Green tea. Green tea strengthens the walls of blood vessels, reduces their permeability, lowers the level of “bad” cholesterol in the blood, and increases the tone of the heart muscle. For a therapeutic effect, you need to drink a glass of strong green tea 3 times a day. The greatest effectiveness is achieved when taken simultaneously with other folk remedies.

Consequences and complications

The main complications of hepatitis B include: intestinal obstruction , pancreatitis , perforation , peritonitis , posthemorrhagic anemia , thrombosis / infarction in organs, neuritis , cerebral disorders. The lethal outcome develops mainly as a result of abdominal complications (intestinal perforation, peritonitis), the development of chronic renal failure , and hemorrhages in organs (brain).

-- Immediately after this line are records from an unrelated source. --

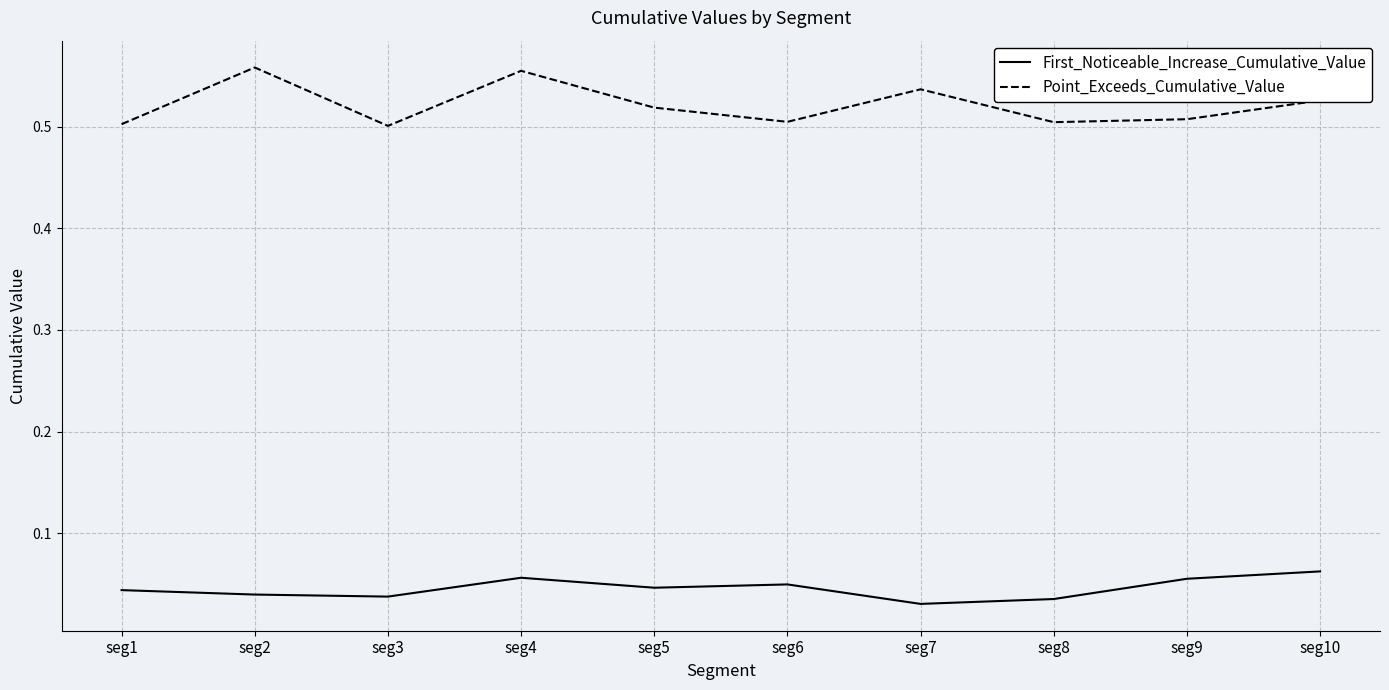

True or false: First_Noticeable_Increase_Cumulative_Value and Point_Exceeds_Cumulative_Value cross at least once.

False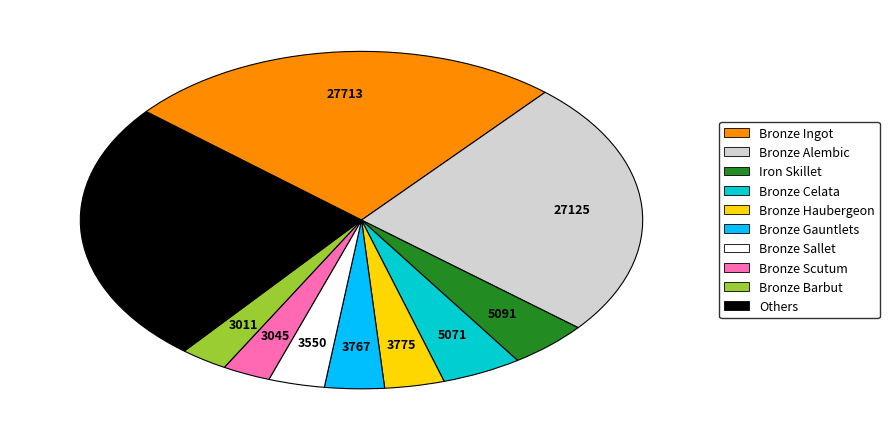

Does any single category account for the majority?

No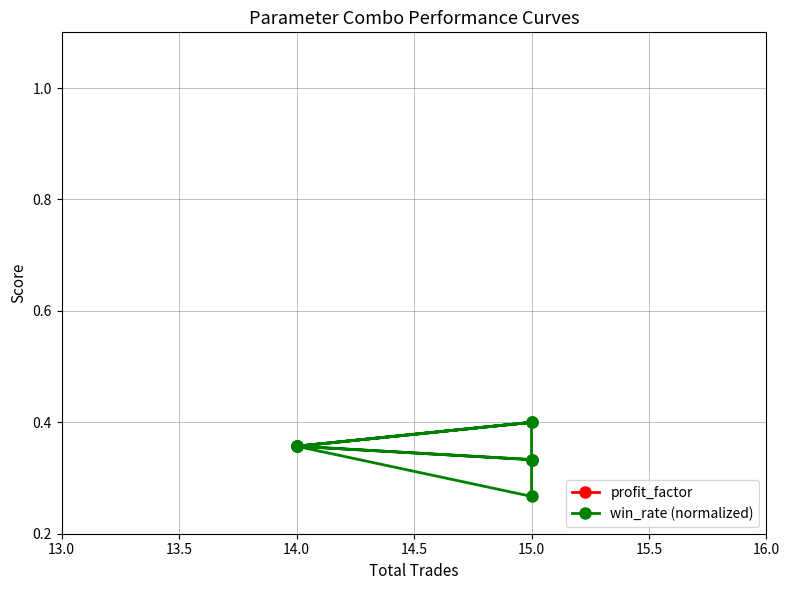

What is the minimum value for win_rate (normalized)?

0.3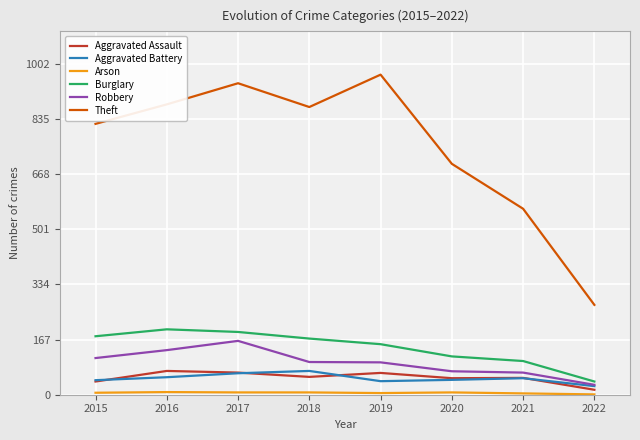

True or false: Theft and Aggravated Battery cross at least once.

False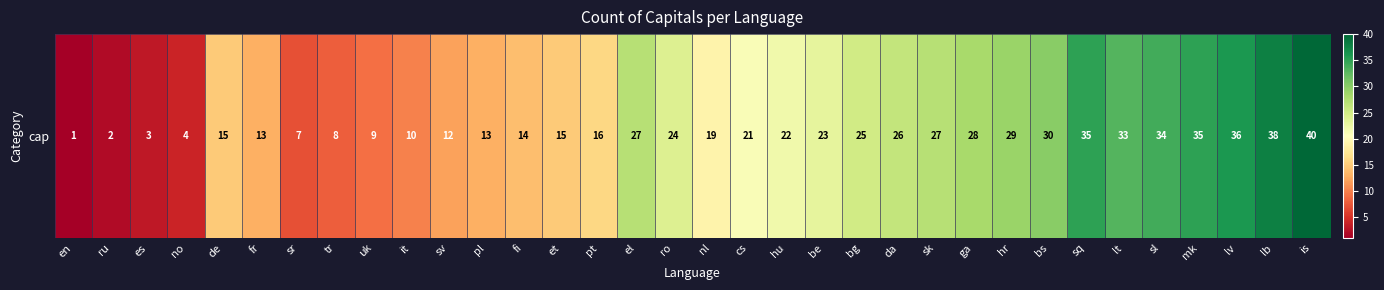

The chart shows a value of 15 at bg. True or false?

False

The prognosis is generally favorable and in 75% of cases patients recover within 1-2 years after the disease. In a number of patients with a chronic relapsing course, the disease can continue indefinitely with periodic relapses of one (skin) or several syndromes. The frequency of relapses throughout the entire period can vary from one to monthly, acquiring a monosyndromic character over time: mainly in the form of cutaneous purpura or a skin-articular form, less often - chronic nephritis in the form of a hematuric form with preservation of kidney function over a long period.

The prognosis is less unfavorable with the development of nephritis , especially when the process becomes chronic with manifestations of glomerulonephritis and transition to chronic renal failure. Purpura fulminans has a poor prognosis.

List of sources

  • Lyskina G. A. Systemic vasculitis. In the book: Pediatric rheumatology. Guide for doctors / Ed. A. A. Baranova, L. K. Bazhenova. M.: Medicine, 2002. pp. 221–270.
  • Kulaga V.V., Romanenko I.M., Afonin S.L. Allergic diseases of the blood vessels of the skin. Lugansk: “Etalon-2”, 2006. 168 p.
  • A practical guide to childhood diseases, edited by prof. Kokolina V.F. and prof. A.G. Rumyantsev, volume IV. Hematology/oncology of childhood (edited by Rumyantsev A.G. and E.V. Samochatova). Medical practice – M. Moscow 2004 Zinovieva G.A., Frolkova E.V. Hemorrhagic vasculitis. Clinic and treatment // ros. pediatrician, journal — 1998. -N12. P.24-26.
  • Krivosheev O.G., Gulyaev CB, Semenovykh A.G. Modern principles of treatment of Henoch-Schönlein purpura // Doctor. 2007. No. 4. -P.54-55.